Viano, meanwhile, gains the newest 3.7-litre V6 shared with the S350 sedan, albeit in a slightly detuned form, as well as the M350.
It develops 170kW at 6000rpm and 345Nm between 2500rpm and 4500rpm, enabling a claimed 0-100km/h time of 8.2 seconds and top speed of 191km/h.
All engines are mated to a five-speed automatic transmission with pseudo-manual sequential manual gear selection.
Versatility is a key selling point, with Mercedes arguing that the sliding seat-rail system available on some models and the high equipment levels across the board would set a benchmark for the segment.
Mr von Sanden also insisted that by drawing on drivetrains and electronics from Mercedes-Benz passenger cars, the pair offered vehicle characteristics "that could not been solely developed for vans".
Unlike the first-generation Vito, which was front-wheel drive, both the Vito wagon and Viano people-movers are rear-drive and feature electronic handling devices such as stability control.
The rear-drive configuration also allows for a smaller turning circle of 11.8 metres.
The Vito/Viano’s wheelbase of 3200mm is 200mm longer than that of the outgoing V-class and the overall length of 4993mm is 88mm greater. Overall width is 1901mm and height 1875mm.
Viano braking is via four-wheel discs, measuring 300mm diameter at the front and 296mm at the rear. Fuel tank capacity is 75 litres.
Two large sliding doors – 985mm wide and 1240mm high – are fitted on either side of the vehicle and, like the tailgate, can be locked and unlocked (independently of the front doors, if required) by remote control.
The standard seating configuration is 2-3-3 in the Vito and 2-2-3 in the Viano, however, the latter is available as an eight-seater ($1250) or 2-2-2 six-seater (no-cost).

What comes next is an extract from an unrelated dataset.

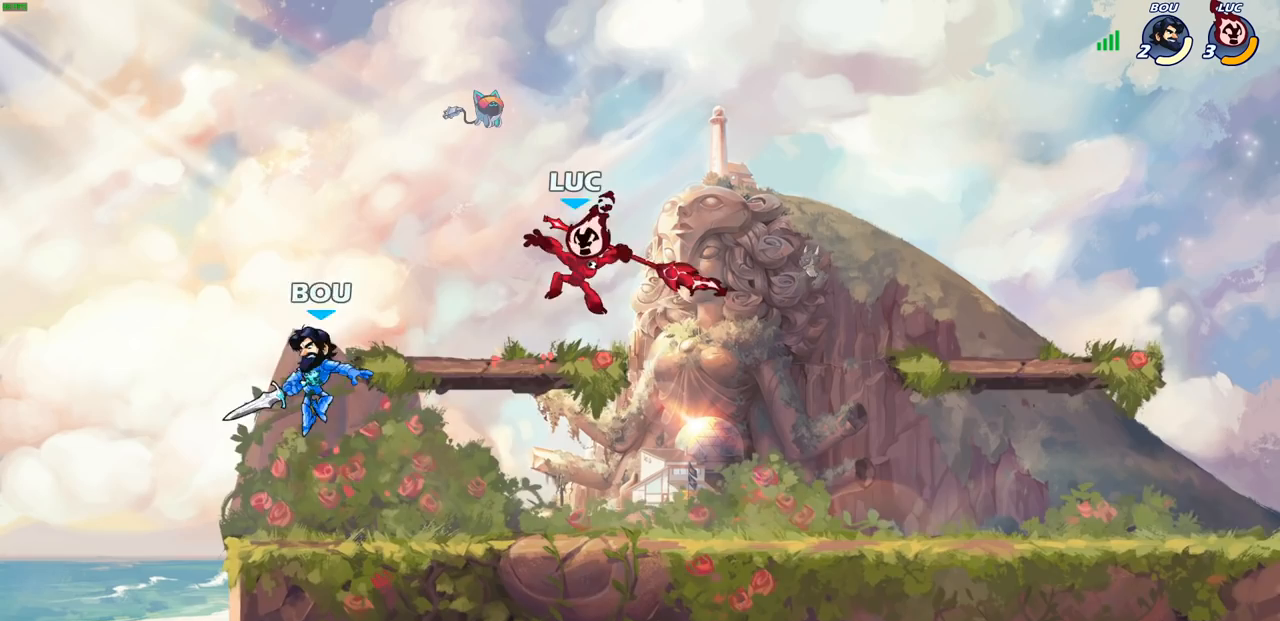
{"buttons": [], "left_stick": "center", "right_stick": "center", "events": []}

Similar to aircraft seating arrangements, all seats are individual items. The second and third-row seats are anchored to guide rails and have quick-release locks that enable them to be positioned at various points – at 25mm increments – throughout the cabin.
Each seating position astern of the front seats has armrests, an integrated three-point seatbelt and four-position headrest. Importantly, each seat weighs only 29kg to reduce the burden of changing positions or removing it from the vehicle.
Up front, the driver and front passenger seats are height adjustable, while power-operated front seats with position memory are available as optional extras – $2500 for the driver’s seat, $1430 for the front passenger.
The battery is housed in the front passenger seat console and the six-disc CD changer, a $1340 option, is situated under the driver’s seat.
All Vito and Viano models are fitted with "active service" system, dual airbags, in-dash CD player, anti-lock brakes (with anti-slip regulation, brake assist and electronic brake-force distribution), electric front windows, remote central locking, air-conditioning and a full-size spare.
The Viano can be specified in either entry Trend or the better-equipped Ambiente guises.
All Vianos get the Vito equipment, plus tinted windows, electric front and rear vent windows, climate-control air-conditioning, cruise control, a full-size spare wheel, multi-function steering wheel, roof rails, warning triangle, 16-inch alloy wheels and foglights.
The Ambiente is another $6900 and adds side airbags ($1100 on the Trend), 17-inch light alloy wheels, six-disc CD changer, door courtesy lights, wood highlights, leather steering wheel/shift lever, leather upholstery and self-levelling suspension.
Front window airbags are a $900 option in both Viano Trend and Ambiente.